You can also run lookupd -q mount -a allMounts to help discover directory data issues with the mounts.
Note
If you place *.* in /etc/syslog.conf and add another file to receive that particular log, you’ll end up getting lots of automount logging and afp / smb errors when loginwindow can’t mount the home directory.
What You’ve Learned
• Lightweight Directory Access Protocol (LDAP) is an industry-standard way to access data from within a directory. It runs on Mac OS X Server.
• You can use the command-line tool ldapsearch to search for a specific entry in a given LDAP database, or use a GUI tool, such as LDapper, to search for a specific entry in a given LDAP database.
• Requestors need identification and authentication information that can be stored on Mac OS X Server.
• The LDAP directory on Mac OS X Server is accessed from a client using the LDAPv3 plug-in.
• Directory Access can be used to configure a Mac OS X client computer to bind to an LDAP server using address and search base values provided by DHCP or a Mac OS X server providing LDAP service.
• The dscl command-line tool verifies that a Mac OS X client computer is bound to a Mac OS X server providing directory services.
• Directory Access can add a Mac OS X server providing directory services to the list of servers used for user authentication so that a user can log in to the client computer using a user account stored on the server.
• The ipconfig command verifies that a client computer is receiving LDAP configuration information from a DHCP server.

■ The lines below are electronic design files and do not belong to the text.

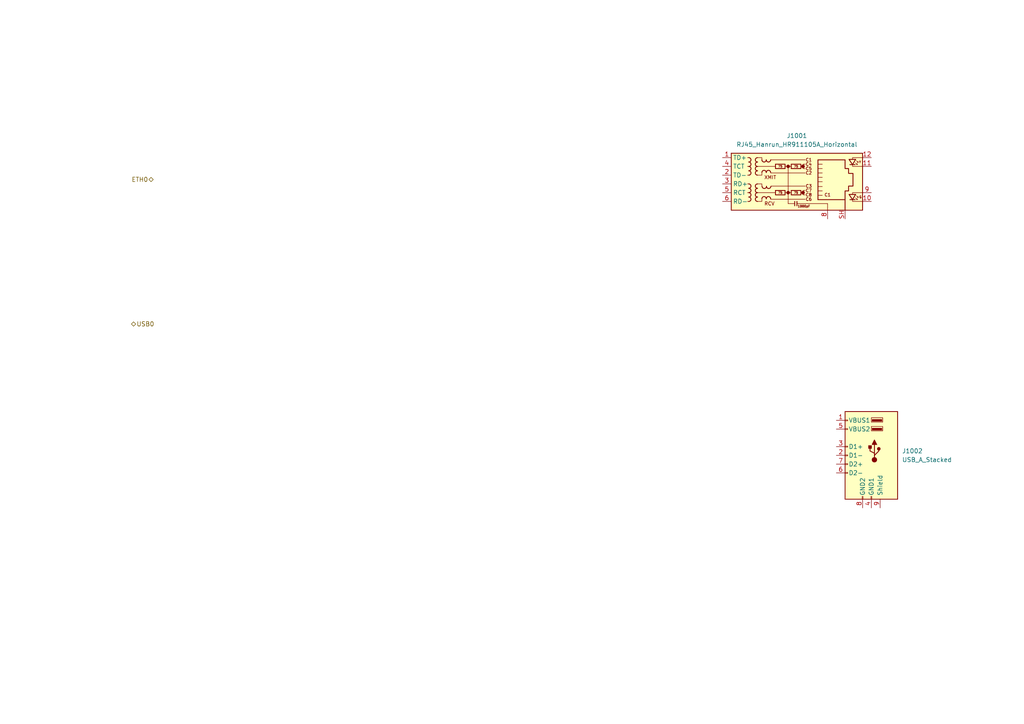
<source format=kicad_sch>
(kicad_sch
	(version 20250114)
	(generator "eeschema")
	(generator_version "9.0")
	(uuid "dd183ae8-be9f-46ea-acfb-5c6bd2926c26")
	(paper "A4")
	
	(hierarchical_label "ETH0"
		(shape bidirectional)
		(at 44.45 52.07 180)
		(effects
			(font
				(size 1.27 1.27)
			)
			(justify right)
		)
		(uuid "8d798205-6fa5-458e-ba21-7f19b2d414ae")
	)
	(hierarchical_label "USB0"
		(shape bidirectional)
		(at 38.1 93.98 0)
		(effects
			(font
				(size 1.27 1.27)
			)
			(justify left)
		)
		(uuid "d453d270-dc01-42a9-af1d-7fa1025b8662")
	)
	(symbol
		(lib_id "Connector:RJ45_Hanrun_HR911105A_Horizontal")
		(at 229.87 53.34 0)
		(unit 1)
		(exclude_from_sim no)
		(in_bom yes)
		(on_board yes)
		(dnp no)
		(fields_autoplaced yes)
		(uuid "68d8c3cd-fca9-4436-bb16-c3d4d1d03ca6")
		(property "Reference" "J1001"
			(at 231.14 39.37 0)
			(effects
				(font
					(size 1.27 1.27)
				)
			)
		)
		(property "Value" "RJ45_Hanrun_HR911105A_Horizontal"
			(at 231.14 41.91 0)
			(effects
				(font
					(size 1.27 1.27)
				)
			)
		)
		(property "Footprint" "Connector_RJ:RJ45_Hanrun_HR911105A_Horizontal"
			(at 229.87 40.64 0)
			(effects
				(font
					(size 1.27 1.27)
				)
				(hide yes)
			)
		)
		(property "Datasheet" "https://datasheet.lcsc.com/lcsc/1811141815_HANRUN-Zhongshan-HanRun-Elec-HR911105A_C12074.pdf"
			(at 229.87 38.1 0)
			(effects
				(font
					(size 1.27 1.27)
				)
				(hide yes)
			)
		)
		(property "Description" "1 Port RJ45 Magjack Connector Through Hole 10/100 Base-T, AutoMDIX"
			(at 229.87 53.34 0)
			(effects
				(font
					(size 1.27 1.27)
				)
				(hide yes)
			)
		)
		(pin "1"
			(uuid "0458e908-9c0f-468f-bb1a-c9aecfbd7566")
		)
		(pin "7"
			(uuid "26fd3899-edbe-4540-a5e4-99a579566d0c")
		)
		(pin "4"
			(uuid "068f3f54-83af-45d2-a8b3-77102656413f")
		)
		(pin "11"
			(uuid "ddeab630-8dbd-4918-b869-52b4b49b209e")
		)
		(pin "8"
			(uuid "b83ec007-6982-4de0-b5fb-d1169452faab")
		)
		(pin "6"
			(uuid "e706628f-5813-4de3-8bc6-8ff7b117352e")
		)
		(pin "SH"
			(uuid "e9f838c3-f0dd-462a-afab-d623426e4d5d")
		)
		(pin "2"
			(uuid "d17d3bae-ec36-40f1-8400-7349fcd548d1")
		)
		(pin "9"
			(uuid "1aca0d10-62e6-4afb-a83e-e0e3db64ec55")
		)
		(pin "3"
			(uuid "27608c62-e603-4a38-abc7-84fcaae1efc1")
		)
		(pin "10"
			(uuid "8de719f7-eced-430d-85b8-00bb9c45fc8f")
		)
		(pin "5"
			(uuid "1edc1797-8550-426a-b322-ede82afea98e")
		)
		(pin "12"
			(uuid "876ec5bc-4181-4ebc-91ca-2b0263f068f7")
		)
		(instances
			(project ""
				(path "/0637578d-4ce5-4d31-b973-2de977269ea5/f230d79d-5f9c-4b40-9d06-9505b0c2c40c"
					(reference "J1001")
					(unit 1)
				)
			)
		)
	)
	(symbol
		(lib_id "Connector:USB_A_Stacked")
		(at 252.73 132.08 0)
		(mirror y)
		(unit 1)
		(exclude_from_sim no)
		(in_bom yes)
		(on_board yes)
		(dnp no)
		(fields_autoplaced yes)
		(uuid "ccac9980-f5ca-4dad-a654-f2a2e2fb81ba")
		(property "Reference" "J1002"
			(at 261.62 130.8099 0)
			(effects
				(font
					(size 1.27 1.27)
				)
				(justify right)
			)
		)
		(property "Value" "USB_A_Stacked"
			(at 261.62 133.3499 0)
			(effects
				(font
					(size 1.27 1.27)
				)
				(justify right)
			)
		)
		(property "Footprint" ""
			(at 248.92 146.05 0)
			(effects
				(font
					(size 1.27 1.27)
				)
				(justify left)
				(hide yes)
			)
		)
		(property "Datasheet" "~"
			(at 247.65 130.81 0)
			(effects
				(font
					(size 1.27 1.27)
				)
				(hide yes)
			)
		)
		(property "Description" "USB Type A connector, stacked"
			(at 252.73 132.08 0)
			(effects
				(font
					(size 1.27 1.27)
				)
				(hide yes)
			)
		)
		(pin "4"
			(uuid "b1d1acc8-e9c5-442a-bf8b-0bdc59f538a8")
		)
		(pin "9"
			(uuid "a31e106b-a079-456a-9114-ff81c9e96593")
		)
		(pin "2"
			(uuid "ae96b271-6f73-4d24-b86f-9cbc824136d6")
		)
		(pin "1"
			(uuid "d7f81d08-cf8c-445f-960b-a49656e74bc8")
		)
		(pin "5"
			(uuid "1828330e-31ee-40d2-a6b7-ba37ba105e4c")
		)
		(pin "3"
			(uuid "69fc24a0-39e2-470d-ad5d-b40f46059624")
		)
		(pin "7"
			(uuid "cb1f357d-2668-4380-a28c-98b21dc95355")
		)
		(pin "6"
			(uuid "242f3b6b-3e39-4f61-aa14-51732a4573d7")
		)
		(pin "8"
			(uuid "cb974669-f2ee-4d45-8ef5-dedd8fe16935")
		)
		(instances
			(project ""
				(path "/0637578d-4ce5-4d31-b973-2de977269ea5/f230d79d-5f9c-4b40-9d06-9505b0c2c40c"
					(reference "J1002")
					(unit 1)
				)
			)
		)
	)
)

</source>
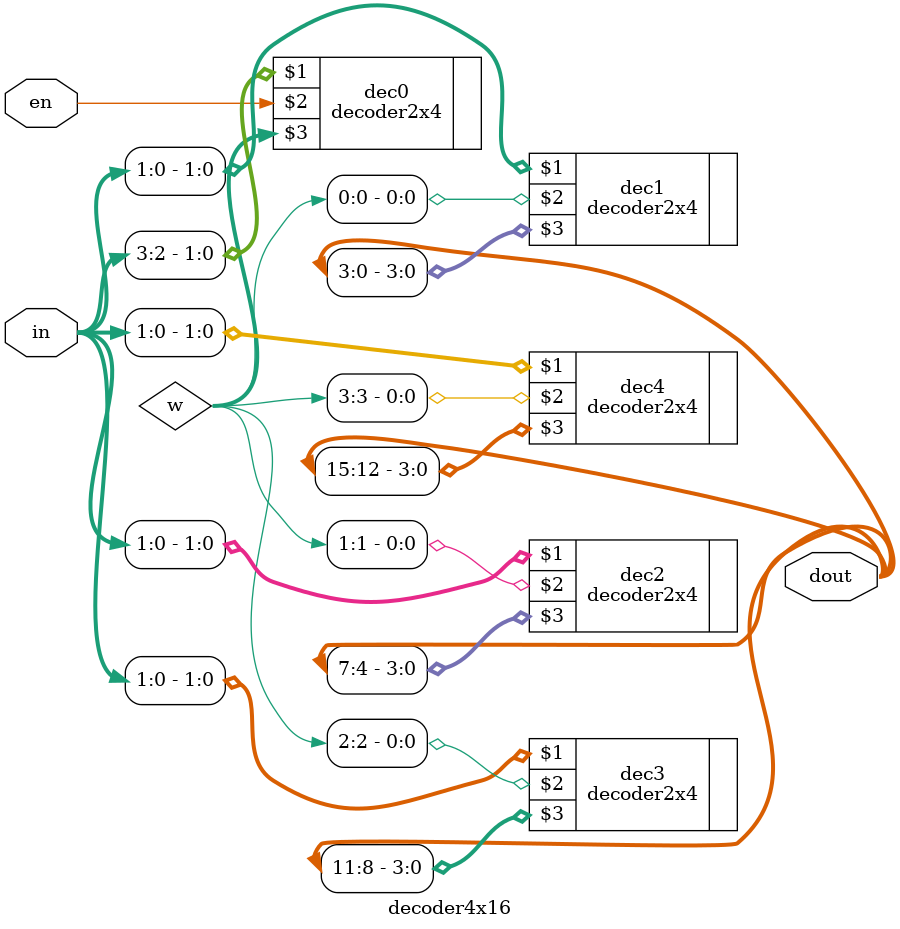
<source format=v>
/*--  *******************************************************
--  Computer Architecture Course, Laboratory Sources 
--  Amirkabir University of Technology (Tehran Polytechnic)
--  Department of Computer Engineering (CE-AUT)
--  https://ce[dot]aut[dot]ac[dot]ir
--  *******************************************************
--  All Rights reserved (C) 2020-2021
--  *******************************************************
--  Student ID  : 9831059
--  Student Name: Abolfazl Moradi Feijani
--  Student Mail: abolfazl.moradi.feijani@gmail.com
--  *******************************************************
--  Additional Comments:
--
--*/

/*-----------------------------------------------------------
---  Module Name: decoder4x16
-----------------------------------------------------------*/
module decoder4x16 (
	input [3:0] in ,
	input 		en ,
	output [15:0] dout
);
	wire [3:0] w;
	decoder2x4 dec0(in[3:2], en, w);
	
	decoder2x4	dec1(in[1:0], w[0], dout[3:0]),
					dec2(in[1:0], w[1], dout[7:4]),
					dec3(in[1:0], w[2], dout[11:8]),
					dec4(in[1:0], w[3], dout[15:12]);

endmodule
</source>
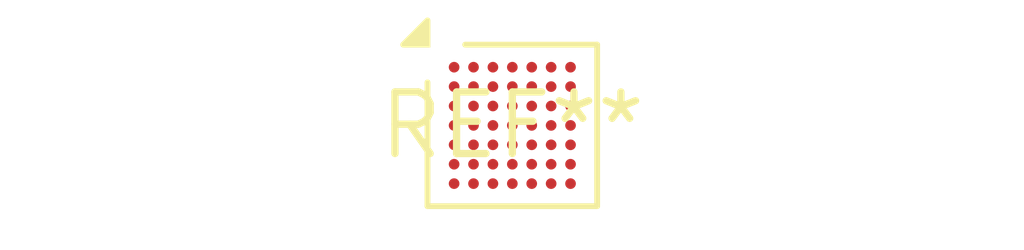
<source format=kicad_pcb>
(kicad_pcb (version 20240108) (generator pcbnew)

  (general
    (thickness 1.6)
  )

  (paper "A4")
  (layers
    (0 "F.Cu" signal)
    (31 "B.Cu" signal)
    (32 "B.Adhes" user "B.Adhesive")
    (33 "F.Adhes" user "F.Adhesive")
    (34 "B.Paste" user)
    (35 "F.Paste" user)
    (36 "B.SilkS" user "B.Silkscreen")
    (37 "F.SilkS" user "F.Silkscreen")
    (38 "B.Mask" user)
    (39 "F.Mask" user)
    (40 "Dwgs.User" user "User.Drawings")
    (41 "Cmts.User" user "User.Comments")
    (42 "Eco1.User" user "User.Eco1")
    (43 "Eco2.User" user "User.Eco2")
    (44 "Edge.Cuts" user)
    (45 "Margin" user)
    (46 "B.CrtYd" user "B.Courtyard")
    (47 "F.CrtYd" user "F.Courtyard")
    (48 "B.Fab" user)
    (49 "F.Fab" user)
    (50 "User.1" user)
    (51 "User.2" user)
    (52 "User.3" user)
    (53 "User.4" user)
    (54 "User.5" user)
    (55 "User.6" user)
    (56 "User.7" user)
    (57 "User.8" user)
    (58 "User.9" user)
  )

  (setup
    (pad_to_mask_clearance 0)
    (pcbplotparams
      (layerselection 0x00010fc_ffffffff)
      (plot_on_all_layers_selection 0x0000000_00000000)
      (disableapertmacros false)
      (usegerberextensions false)
      (usegerberattributes false)
      (usegerberadvancedattributes false)
      (creategerberjobfile false)
      (dashed_line_dash_ratio 12.000000)
      (dashed_line_gap_ratio 3.000000)
      (svgprecision 4)
      (plotframeref false)
      (viasonmask false)
      (mode 1)
      (useauxorigin false)
      (hpglpennumber 1)
      (hpglpenspeed 20)
      (hpglpendiameter 15.000000)
      (dxfpolygonmode false)
      (dxfimperialunits false)
      (dxfusepcbnewfont false)
      (psnegative false)
      (psa4output false)
      (plotreference false)
      (plotvalue false)
      (plotinvisibletext false)
      (sketchpadsonfab false)
      (subtractmaskfromsilk false)
      (outputformat 1)
      (mirror false)
      (drillshape 1)
      (scaleselection 1)
      (outputdirectory "")
    )
  )

  (net 0 "")

  (footprint "ST_WLCSP-49_Die448" (layer "F.Cu") (at 0 0))

)

</source>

• Directory Access can add a Mac OS X LDAP server to the list of directory servers for user authentication.
References
Administration Guides
“Mac OS X Server Open Directory Administration”: http://images.apple.com/server/pdfs/Open_Directory_v10.4.pdf
“Mac OS X Server User Management”: http://images.apple.com/server/pdfs/User_Management_Admin_v10.4.pdf
“Mac OS X Server Command-Line Administration”: http://images.apple.com/server/pdfs/Command_Line_v10.4.pdf
Apple Knowledge Base Documents
The following Knowledge Base document (located at www.apple.com/support) provides further information about accessing LDAP data stores.
Document 107695, “Mac OS X Server v10.3 or later: Avoid spaces and long names in network home directory name, path”
Books
Carter, Gerald. LDAP System Administration (O’Reilly, 2003).
URLs
The application LDapper author’s website: Carl Bell: http://carl-bell-2.baylor.edu/~Carl_Bell/stuff.html
The main OpenLDAP website: www.openldap.org
Lesson Review
1. What is the basic unit of an LDAP directory, and how are these units arranged?
2. What process allows Mac OS X to use the LDAP directory on Mac OS X Server?
4. What does the LDAP plug-in do? What tool in Mac OS X can you use to configure the LDAP plug-in?
6. What attribute in an LDAP user record maps to the Open Directory RecordName attribute?
8. What are some of the advantages of a network user account?
9. Which attribute stores the managed preferences for network user accounts?
Answers
1. The basic unit of the LDAP directory is an entry, and entries are arranged in a hierarchy called a tree.
2. DirectoryService through the LDAPv3 plug-in
4. The LDAP plug-in allows Mac OS X to integrate with LDAP directories. Use Directory Access to configure the LDAP plug-in.
5. Use ipconfig and verify that the LDAP url parameter provided by Option 95 contains the correct value for the server.
8. Administrators can use network home directories to provide users with a consistent, controlled interface while providing access to their documents from any computer. You can control permissions on mobile computers and reserve certain resources for specific groups or individuals.